Batman: Arkham Asylum and the depressing truth about immersion

Batman: Arkham Asylum is pretty good game, sometimes even a great game. There's plenty of problems but the scale and ambition of the title is such that I'm content to overlook the padding that tries to hide the relative simplicity of the game underneath all the shiny.

What's strange to me about Arkham Asylum is that when Batman is being awesome I don't feel like I'm Batman. I idly flick a couple of buttons and Batman pummels one guy, blocks another and then executes a perfect kick on a third. I feel like I'm making suggestions and Batman is following them up, as and when he feels like. I spectate and marvel at his amazing skills, much like I do when reading a comic.

The times that I do feel like Batman are the intervals between the action. The times when I, and by extension Batman, don't really know what we are doing. This is a Batman that's taken one too many punches to the head and is feeling groggy and slightly confused. This is a Batman who can't find the door that he just came in through and spends five minutes anxiously running in small circles while trying to find it.
"Batman stood motionless for several minutes while he tried to remember how to jump"


Batman is very good at doing awesome things even when you aren't controlling him. He's fucking in charge and has his shit very much together. He can call in a Batplane to deliver him a gadget that he knows he's going to need any minute now. When Batman is being is being controlled by me he develops strange tics, a sudden need to find the secret area that he knows must be around here somewhere, despite the fact that the Joker has made it very clear that time is of the essence if Gotham is ever to be saved. At a critical moment in the plot Batman inexplicably decided to enter completely the wrong building and fuck about in crawlspaces, trying to piece together the secret history of Arkham Asylum. He honestly thought he was in the right building too which just made it worse.

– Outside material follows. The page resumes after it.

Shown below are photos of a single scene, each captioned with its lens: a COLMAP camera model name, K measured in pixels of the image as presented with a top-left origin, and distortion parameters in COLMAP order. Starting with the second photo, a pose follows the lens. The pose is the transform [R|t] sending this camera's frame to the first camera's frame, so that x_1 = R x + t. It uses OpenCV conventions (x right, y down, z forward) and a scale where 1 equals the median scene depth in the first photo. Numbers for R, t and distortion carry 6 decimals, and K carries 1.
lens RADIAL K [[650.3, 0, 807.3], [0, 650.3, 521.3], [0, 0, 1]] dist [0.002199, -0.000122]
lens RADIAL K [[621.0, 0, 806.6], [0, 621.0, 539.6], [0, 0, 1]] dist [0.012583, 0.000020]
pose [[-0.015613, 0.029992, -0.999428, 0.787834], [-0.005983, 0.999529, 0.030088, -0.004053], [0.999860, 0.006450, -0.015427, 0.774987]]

It's strange and jarring that, for me, the immersion is highest when Batman gets incompetent, fixated and a little bit mad. I feel like I'm doing the Joker's job for him, embracing that madness and the chaos that the Joker espouses, just in a much smaller and sadder way than he might have expected. I feel that the ultimate Batman game would be one of those QWOP games where all you have to do is get Bruce Wayne out of bed and dressed for a business meeting. It would be impossible to achieve, you'd inevitably end up with toothpaste in your ear and trying to put both legs into one arm of your shirt. Eventually Alfred would put you out of your misery with a tranquilizer dart. The message would be very clear - you are not Batman, you aren't even Bruce Wayne getting out of bed. You aren't the hero, you're the reason it takes the hero fourteen attempts to kill the final boss. You are a disease afflicting the hero, an inner ear condition, a sudden stroke, a bilious attack and Batman would be much better off if this wasn't a game but a comic book. You never read an issue of Batman where he couldn't get out of bed properly and you never will. You aren't a superhero and you never will be.